### Provided material
★ ★ ★

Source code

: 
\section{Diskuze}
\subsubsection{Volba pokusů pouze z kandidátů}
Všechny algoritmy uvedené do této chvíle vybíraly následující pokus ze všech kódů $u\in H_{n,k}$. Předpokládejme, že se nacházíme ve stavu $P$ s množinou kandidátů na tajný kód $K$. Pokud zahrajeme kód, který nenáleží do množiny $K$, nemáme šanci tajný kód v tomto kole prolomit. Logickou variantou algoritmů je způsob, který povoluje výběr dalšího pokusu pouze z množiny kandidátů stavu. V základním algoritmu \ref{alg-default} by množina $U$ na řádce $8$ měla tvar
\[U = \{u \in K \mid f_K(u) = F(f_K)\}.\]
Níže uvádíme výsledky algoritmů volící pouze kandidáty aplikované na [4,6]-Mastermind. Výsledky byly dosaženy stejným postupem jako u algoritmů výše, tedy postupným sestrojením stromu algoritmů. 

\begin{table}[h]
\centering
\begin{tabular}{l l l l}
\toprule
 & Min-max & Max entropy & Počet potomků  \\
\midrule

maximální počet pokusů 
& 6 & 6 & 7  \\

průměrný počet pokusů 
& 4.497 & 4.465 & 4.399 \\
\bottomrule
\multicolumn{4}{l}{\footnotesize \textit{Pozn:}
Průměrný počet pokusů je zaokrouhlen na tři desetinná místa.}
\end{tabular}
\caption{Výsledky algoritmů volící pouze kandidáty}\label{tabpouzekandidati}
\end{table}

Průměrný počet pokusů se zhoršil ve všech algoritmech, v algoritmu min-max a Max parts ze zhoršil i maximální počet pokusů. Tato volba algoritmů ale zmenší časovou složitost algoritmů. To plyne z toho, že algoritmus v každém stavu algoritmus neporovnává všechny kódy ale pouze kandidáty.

★ ★ ★

### Problem to work on
Line by line, please reproduce the records exactly.

### Output of the exercise
Source code

: 
\section{Diskuze}
\subsubsection{Volba pokusů pouze z kandidátů}
Všechny algoritmy uvedené do této chvíle vybíraly následující pokus ze všech kódů $u\in H_{n,k}$. Předpokládejme, že se nacházíme ve stavu $P$ s množinou kandidátů na tajný kód $K$. Pokud zahrajeme kód, který nenáleží do množiny $K$, nemáme šanci tajný kód v tomto kole prolomit. Logickou variantou algoritmů je způsob, který povoluje výběr dalšího pokusu pouze z množiny kandidátů stavu. V základním algoritmu \ref{alg-default} by množina $U$ na řádce $8$ měla tvar
\[U = \{u \in K \mid f_K(u) = F(f_K)\}.\]
Níže uvádíme výsledky algoritmů volící pouze kandidáty aplikované na [4,6]-Mastermind. Výsledky byly dosaženy stejným postupem jako u algoritmů výše, tedy postupným sestrojením stromu algoritmů. 

\begin{table}[h]
\centering
\begin{tabular}{l l l l}
\toprule
 & Min-max & Max entropy & Počet potomků  \\
\midrule

maximální počet pokusů 
& 6 & 6 & 7  \\

průměrný počet pokusů 
& 4.497 & 4.465 & 4.399 \\
\bottomrule
\multicolumn{4}{l}{\footnotesize \textit{Pozn:}
Průměrný počet pokusů je zaokrouhlen na tři desetinná místa.}
\end{tabular}
\caption{Výsledky algoritmů volící pouze kandidáty}\label{tabpouzekandidati}
\end{table}

Průměrný počet pokusů se zhoršil ve všech algoritmech, v algoritmu min-max a Max parts ze zhoršil i maximální počet pokusů. Tato volba algoritmů ale zmenší časovou složitost algoritmů. To plyne z toho, že algoritmus v každém stavu algoritmus neporovnává všechny kódy ale pouze kandidáty.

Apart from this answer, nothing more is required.